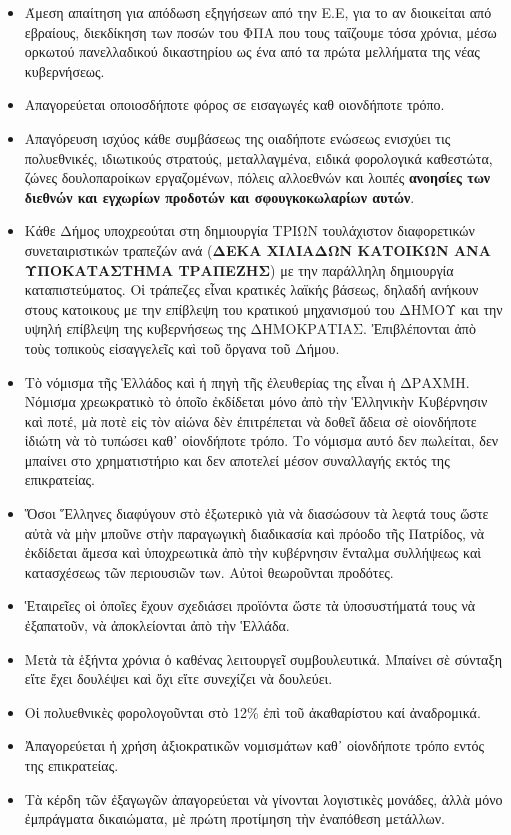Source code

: \documentclass[a4paper]{article}
\begin{document}
\begin{itemize}
\item Άμεση απαίτηση για απόδωση εξηγήσεων από την Ε.Ε, για το αν διοικείται από εβραίους, διεκδίκηση των ποσών του ΦΠΑ που τους ταΐζουμε τόσα χρόνια, μέσω ορκωτού πανελλαδικού δικαστηρίου ως ένα από τα πρώτα μελλήματα της νέας κυβερνήσεως.
\item Απαγορεύεται οποιοσδήποτε φόρος σε εισαγωγές καθ οιονδήποτε τρόπο.
\item Απαγόρευση ισχύος κάθε συμβάσεως της οιαδήποτε ενώσεως ενισχύει τις πολυεθνικές, ιδιωτικούς στρατούς, μεταλλαγμένα, ειδικά φορολογικά καθεστώτα, ζώνες δουλοπαροίκων εργαζομένων, πόλεις αλλοεθνών και λοιπές \textbf{ανοησίες των διεθνών και εγχωρίων προδοτών και σφουγκοκωλαρίων αυτών}.
\item Κάθε Δήμος υποχρεούται στη δημιουργία ΤΡΙΩΝ τουλάχιστον διαφορετικών συνεταιριστικών τραπεζών ανά (\textbf{ΔΕΚΑ ΧΙΛΙΑΔΩΝ ΚΑΤΟΙΚΩΝ ΑΝΑ ΥΠΟΚΑΤΑΣΤΗΜΑ ΤΡΑΠΕΖΗΣ}) με την παράλληλη δημιουργία καταπιστεύματος. Οἱ τράπεζες εἶναι κρατικές λαϊκής βάσεως, δηλαδή ανήκουν στους κατοικους με την επίβλεψη του κρατικού μηχανισμού του ΔΗΜΟΥ και την υψηλή επίβλεψη της κυβερνήσεως της ΔΗΜΟΚΡΑΤΙΑΣ. Ἐπιβλέπονται ἀπὸ τοὺς τοπικοὺς εἰσαγγελεῖς καὶ τοῦ ὄργανα τοῦ Δήμου.
\item Τὸ νόμισμα τῆς Ἑλλάδος καὶ ἡ πηγὴ τῆς ἐλευθερίας της εἶναι ἡ ΔΡΑΧΜΗ. Νόμισμα χρεωκρατικὸ τὸ ὁποῖο ἐκδίδεται μόνο ἀπὸ τὴν Ἑλληνικὴν Κυβέρνησιν καὶ ποτέ, μὰ ποτὲ εἰς τὸν αἰώνα δὲν ἐπιτρέπεται νὰ δοθεῖ ἄδεια σὲ οἱονδήποτε ἰδιώτη νὰ τὸ τυπώσει καθ᾿ οἱονδήποτε τρόπο. Το νόμισμα αυτό δεν πωλείται, δεν μπαίνει στο χρηματιστήριο και δεν αποτελεί μέσον συναλλαγής εκτός της επικρατείας.
\item Ὅσοι Ἕλληνες διαφύγουν στὸ ἐξωτερικὸ γιὰ νὰ διασώσουν τὰ λεφτά τους ὥστε αὐτὰ νὰ μὴν μποῦνε στὴν παραγωγικὴ διαδικασία καὶ πρόοδο τῆς Πατρίδος, νὰ ἐκδίδεται ἄμεσα καὶ ὑποχρεωτικὰ ἀπὸ τὴν κυβέρνησιν ἔνταλμα συλλήψεως καὶ κατασχέσεως τῶν περιουσιῶν των. Αὐτοὶ θεωροῦνται προδότες.
\item Ἑταιρεῖες οἱ ὁποῖες ἔχουν σχεδιάσει προϊόντα ὥστε τὰ ὑποσυστήματά τους νὰ ἐξαπατοῦν, νὰ ἀποκλείονται ἀπὸ τὴν Ἑλλάδα.
\item Μετὰ τὰ ἑξήντα χρόνια ὁ καθένας λειτουργεῖ συμβουλευτικά. Μπαίνει σὲ σύνταξη εἴτε ἔχει δουλέψει καὶ ὄχι εἴτε συνεχίζει νὰ δουλεύει.
\item Οἱ πολυεθνικὲς φορολογοῦνται στὸ 12\% ἐπὶ τοῦ ἀκαθαρίστου καί ἀναδρομικά.
\item Ἀπαγορεύεται ἡ χρήση ἀξιοκρατικῶν νομισμάτων καθ᾿ οἱονδήποτε τρόπο εντός της επικρατείας.
\item Τὰ κέρδη τῶν ἐξαγωγῶν ἀπαγορεύεται νὰ γίνονται λογιστικὲς μονάδες, ἀλλὰ μόνο ἐμπράγματα δικαιώματα, μὲ πρώτη προτίμηση τὴν ἐναπόθεση μετάλλων.

\end{itemize}
\end{document}

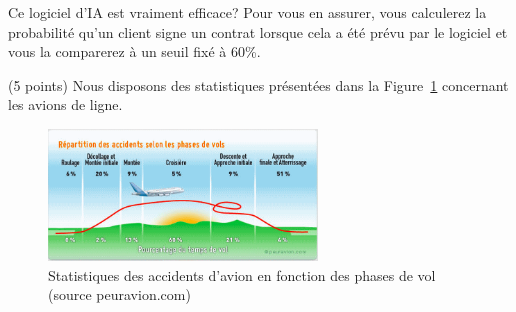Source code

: \documentclass[a4paper]{article}
\newif\ifcorrection
\begin{document}
Ce logiciel d'IA est vraiment efficace? Pour vous en assurer, vous calculerez la probabilit\'e
qu'un client signe un contrat lorsque cela a \'et\'e pr\'evu par le logiciel et vous la comparerez \`a un seuil fix\'e \`a 60\%.

 \ifcorrection
 \textcolor{red}{
 On note $S = \{\text{Un client signe un contrat}\}$ et $T=\{\text{Prediction de signature par le logiciel d'IA}\}$\\
 On a alors $P(T|S) = 0,95$, $P(\bar{T}|\bar{S}) = 0,995$, $P(T|\bar{S}) = 1-P(\bar{T}|\bar{S}) = 5\times 10{-3}$ et $P(S) = 10^{-2}$.\\
 Le th\'eor\`eme des probabilit\'e totales permet de calculer:
 $P(T) = P(T|S)P(S) + P(T|\bar{S})P(\bar{S}) = 0,95 \times 10^{-2} + 5\times 10{-3} \times (1-10^{-2}) = 1,45 \times 10^{-2}$.\\
 Le th\'eor\`eme de Bayes nous permet d'\'ecrire: 
 $P(S|T) = \frac{P(T|S)P(S)}{P(T)} = \frac{0,95 \times 10^{-2}}{1,45 \times 10^{-2}} \approx 0,6552 > 0.6$\\
 On en d\'eduit que le syst\`eme de d\'etection est bien efficace!}
 \fi
 
 
\exost (5 points) Nous disposons des statistiques pr\'esent\'ees dans la Figure~\ref{fig:accidents} concernant les avions de ligne. %

\begin{figure}[!ht]
 \centering\includegraphics[width=270px]{./crash_avion.png}
 \caption{Statistiques des accidents d'avion en fonction des phases de vol (source peuravion.com)}\label{fig:accidents}
\end{figure}
\end{document}
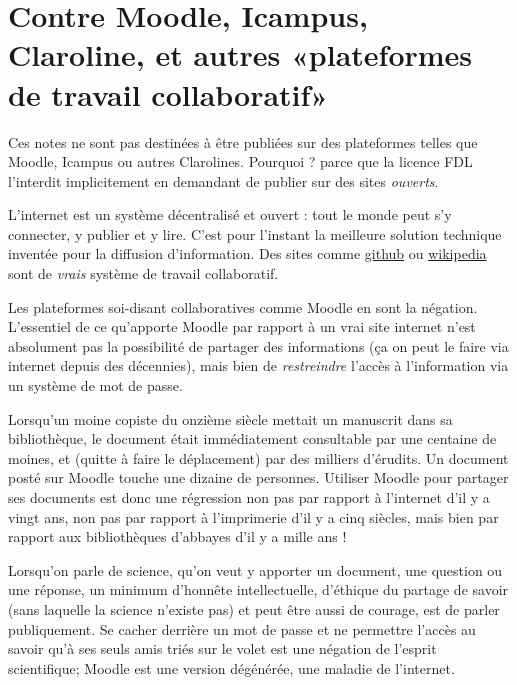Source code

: 

\section{Contre Moodle, Icampus, Claroline, et autres «plateformes de travail collaboratif»}

Ces notes ne sont pas destinées à être publiées sur des plateformes telles que Moodle, Icampus ou autres Clarolines. Pourquoi ? parce que la licence FDL l'interdit implicitement en demandant de publier sur des sites \emph{ouverts}.

L'internet est un système décentralisé et ouvert : tout le monde peut s'y connecter, y publier et y lire. C'est pour l'instant la meilleure solution technique inventée pour la diffusion d'information. Des sites comme \href{https://github.com}{github} ou \href{http://wikipedia.org}{wikipedia} sont de \emph{vrais} système de travail collaboratif.

Les plateformes soi-disant collaboratives comme Moodle en sont la négation. L'essentiel de ce qu'apporte Moodle par rapport à un vrai site internet n'est absolument pas la possibilité de partager des informations (ça on peut le faire via internet depuis des décennies), mais bien de \emph{restreindre} l'accès à l'information via un système de mot de passe.

Lorsqu'un moine copiste du onzième siècle mettait un manuscrit dans sa bibliothèque, le document était immédiatement consultable par une centaine de moines, et (quitte à faire le déplacement) par des milliers d'érudits. Un document posté sur Moodle touche une dizaine de personnes. Utiliser Moodle pour partager ses documents est donc une régression non pas par rapport à l'internet d'il y a vingt ans, non pas par rapport à l'imprimerie d'il y a cinq siècles, mais bien par rapport aux bibliothèques d'abbayes d'il y a mille ans !

Lorsqu'on parle de science, qu'on veut y apporter un document, une question ou une réponse, un minimum d'honnête intellectuelle, d'éthique du partage de savoir (sans laquelle la science n'existe pas) et peut être aussi de courage, est de parler publiquement. Se cacher derrière un mot de passe et ne permettre l'accès au savoir qu'à ses seuls amis triés sur le volet est une négation de l'esprit scientifique; Moodle est une version dégénérée, une maladie de l'internet.


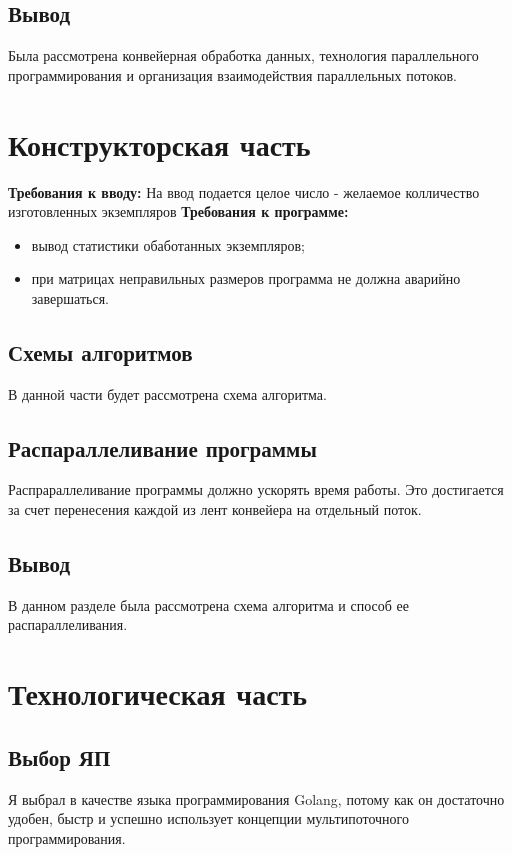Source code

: \documentclass[12pt]{report}
\begin{document}
\section{Вывод}
Была рассмотрена конвейерная обработка данных, технология параллельного программирования и
организация взаимодействия параллельных потоков.

\chapter{Конструкторская часть}
\textbf{Требования к вводу:}
На ввод подается целое число - желаемое колличество изготовленных экземпляров
\newline
\textbf{Требования к программе:}
\begin{itemize}
	\item вывод статистики обаботанных экземпляров;
	\item при матрицах неправильных размеров программа не должна аварийно завершаться.
\end{itemize}

\section{Схемы алгоритмов}
В данной части будет рассмотрена схема алгоритма.

\section{Распараллеливание программы}
Распрараллеливание программы должно ускорять время работы. Это достигается за счет перенесения каждой из лент конвейера на отдельный поток.

\section{Вывод}
В данном разделе была рассмотрена схема алгоритма и способ ее распараллеливания.

\chapter{Технологическая часть}
\section{Выбор ЯП}
Я выбрал в качестве языка программирования Golang, потому как он достаточно удобен, быстр и успешно использует концепции мультипоточного программирования.
\end{document}
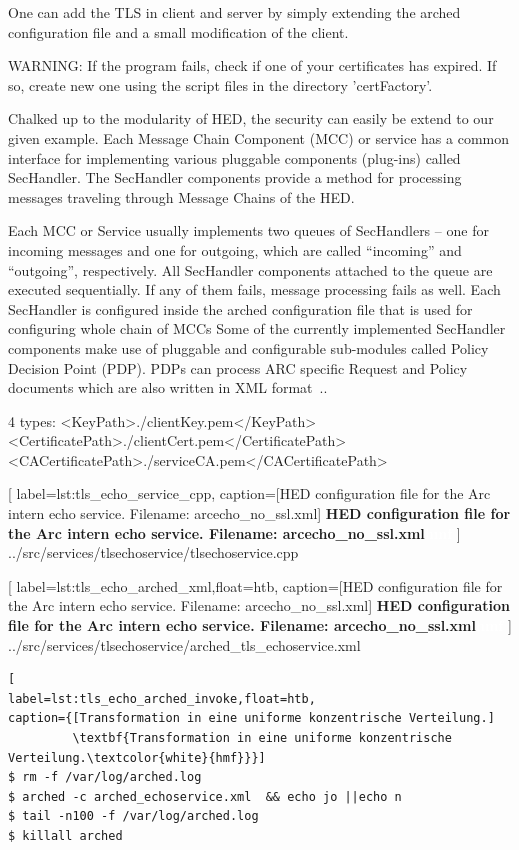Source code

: One can add the TLS in client and server by simply extending the arched configuration file and a small modification of the client.

WARNING: If the program fails, check if one of your certificates has expired.
If so, create new one using the script files in the directory 'certFactory'.

Chalked up to the modularity of HED, the security can easily be extend to our given example.
Each Message Chain Component (MCC) or service has a common interface for implementing various pluggable components (plug-ins) called SecHandler.
The SecHandler components provide a method for processing messages traveling through Message Chains of the HED. 

Each MCC or Service usually implements two queues of SecHandlers – one for incoming messages and one for outgoing, which are called “incoming” and “outgoing”, respectively.
All SecHandler components attached to the queue are executed sequentially. 
If any of them fails, message processing fails as well. 
Each SecHandler is configured inside the arched configuration file that is used for configuring whole chain of MCCs 
Some of the currently implemented SecHandler components make use of pluggable and configurable sub-modules called Policy Decision Point (PDP).
PDPs can process ARC specific Request and Policy documents which are also written in XML format~\cite{QIANG_2008}..


4 types:
                <KeyPath>./clientKey.pem</KeyPath>
                <CertificatePath>./clientCert.pem</CertificatePath>
                <CACertificatePath>./serviceCA.pem</CACertificatePath>


	[
	label=lst:tls_echo_service_cpp,
	caption={[HED configuration file for the Arc intern echo service. Filename: arcecho\_no\_ssl.xml]
	\textbf{HED configuration file for the Arc intern echo service. Filename: arcecho\_no\_ssl.xml\textcolor{white}{hmf}}}
	]
{../src/services/tlsechoservice/tlsechoservice.cpp}





	[
	label=lst:tls_echo_arched_xml,float=htb,
	caption={[HED configuration file for the Arc intern echo service. Filename: arcecho\_no\_ssl.xml]
	\textbf{HED configuration file for the Arc intern echo service. Filename: arcecho\_no\_ssl.xml\textcolor{white}{hmf}}}
	]
{../src/services/tlsechoservice/arched_tls_echoservice.xml}


\begin{lstlisting}[
label=lst:tls_echo_arched_invoke,float=htb,
caption={[Transformation in eine uniforme konzentrische Verteilung.]
         \textbf{Transformation in eine uniforme konzentrische Verteilung.\textcolor{white}{hmf}}}]
$ rm -f /var/log/arched.log
$ arched -c arched_echoservice.xml  && echo jo ||echo n
$ tail -n100 -f /var/log/arched.log
$ killall arched
\end{lstlisting}




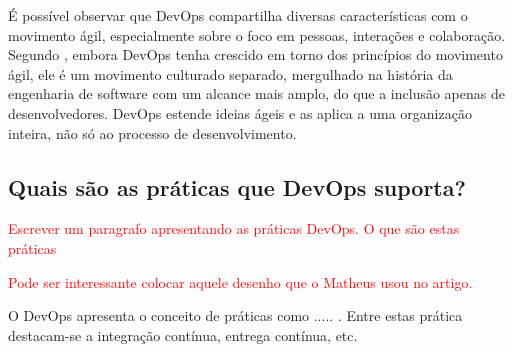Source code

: \documentclass[twoside,english,brazilian]{UNISINOSartigo}
\begin{document}
É possível observar que DevOps compartilha diversas características com o movimento ágil, especialmente sobre o foco em pessoas, interações e colaboração. Segundo \citep{Fallis2013}, embora DevOps tenha crescido em torno dos princípios do movimento ágil, ele é um movimento culturado separado, mergulhado na história da engenharia de software com um alcance mais amplo, do que a inclusão apenas de desenvolvedores. DevOps estende ideias ágeis e as aplica a uma organização inteira, não só ao processo de desenvolvimento.  
\subsection{Quais são as práticas que DevOps suporta? }

\textcolor{red}{Escrever um paragrafo apresentando as práticas DevOps. O que são estas práticas}

\textcolor{red}{Pode ser interessante colocar aquele desenho que o Matheus usou no artigo.}

O DevOps apresenta o conceito de práticas como ..... . Entre estas prática destacam-se a integração contínua, entrega contínua, etc.
\end{document}

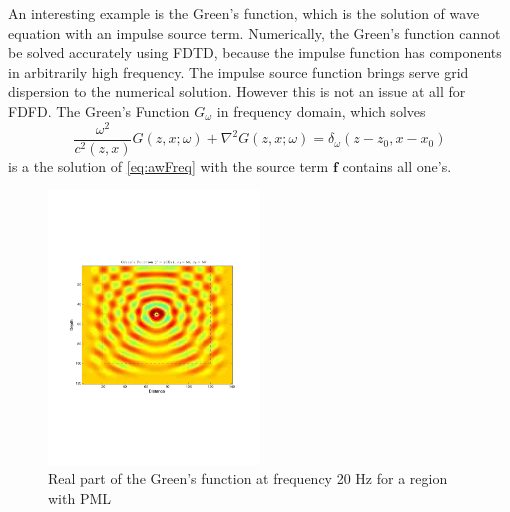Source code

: \documentclass[11pt,titlepage]{article}
\newcommand{\bff}{\boldsymbol{f}}
\theoremstyle{plain}
\theoremstyle{definition}
\theoremstyle{remark}
\numberwithin{equation}{section}
\begin{document}
An interesting example is the Green's function, which is the solution of wave equation with an impulse source term. Numerically, the Green's function cannot be solved accurately using FDTD, because the impulse function has components in arbitrarily high frequency. The impulse source function brings serve grid dispersion to the numerical solution. However this is not an issue at all for FDFD. The Green's Function $G_{\omega}$ in frequency domain, which solves  
  \begin{equation}
  \frac{\omega^2}{c^2(z, x)}G(z, x;\omega) + \nabla^2 G(z, x;\omega) = \delta_{\omega}(z-z_0, x-x_0)
  \end{equation}
  is a the solution of \eqref{eq:awFreq} with the source term $\bff$ contains all one's.
  
\begin{figure}[htbp]
\centering
\includegraphics[width=0.5\textwidth]{Fig/GreensFunction.pdf}
\caption{Real part of the Green's function at frequency 20 Hz for a region with PML} 
\end{figure}
\end{document}
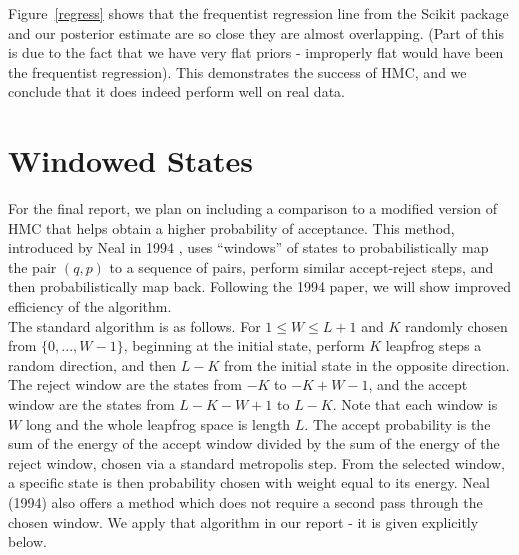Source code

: \documentclass{article}
\numberwithin{equation}{section}
\begin{document}
Figure~\ref{regress} shows that the frequentist regression line from the Scikit package and our posterior estimate are so close they are almost overlapping. (Part of this is due to the fact that we have very flat priors - improperly flat would have been the frequentist regression). This demonstrates the success of HMC, and we conclude that it does indeed perform well on real data.


\section{Windowed States}
For the final report, we plan on including a comparison to a modified version of HMC that helps obtain a higher probability of acceptance. This method, introduced by Neal in 1994 \cite{neal_94}, uses ``windows'' of states to probabilistically map the pair $(q,p)$ to a sequence of pairs, perform similar accept-reject steps, and then probabilistically map back. Following the 1994 paper, we will show improved efficiency of the algorithm.\\

The standard algorithm is as follows. For $1 \leq W \leq L + 1$ and $K$ randomly chosen from $\{0,...,W-1\}$, beginning at the initial state, perform $K$ leapfrog steps a random direction, and then $L - K$ from the initial state in the opposite direction. The reject window are the states from $-K$ to $-K + W - 1$, and the accept window are the states from $L-K-W+1$ to $L-K$. Note that each window is $W$ long and the whole leapfrog space is length $L$. The accept probability is the sum of the energy of the accept window divided by the sum of the energy of the reject window, chosen via a standard metropolis step. From the selected window, a specific state is then probability chosen with weight equal to its energy. Neal (1994)\cite{neal_94} also offers a method which does not require a second pass through the chosen window. We apply that algorithm in our report - it is given explicitly below.\\
\end{document}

● **Aim of the task**
Begin at the first line of the entries above and return each line exactly, stopping after the line that contains "της νέας κυβερνήσεως.". Pictures do not belong in the copy.

● **Answer**
Source code

: \documentclass[a4paper]{article}
\begin{document}
\begin{itemize}
\item Άμεση απαίτηση για απόδωση εξηγήσεων από την Ε.Ε, για το αν διοικείται από εβραίους, διεκδίκηση των ποσών του ΦΠΑ που τους ταΐζουμε τόσα χρόνια, μέσω ορκωτού πανελλαδικού δικαστηρίου ως ένα από τα πρώτα μελλήματα της νέας κυβερνήσεως.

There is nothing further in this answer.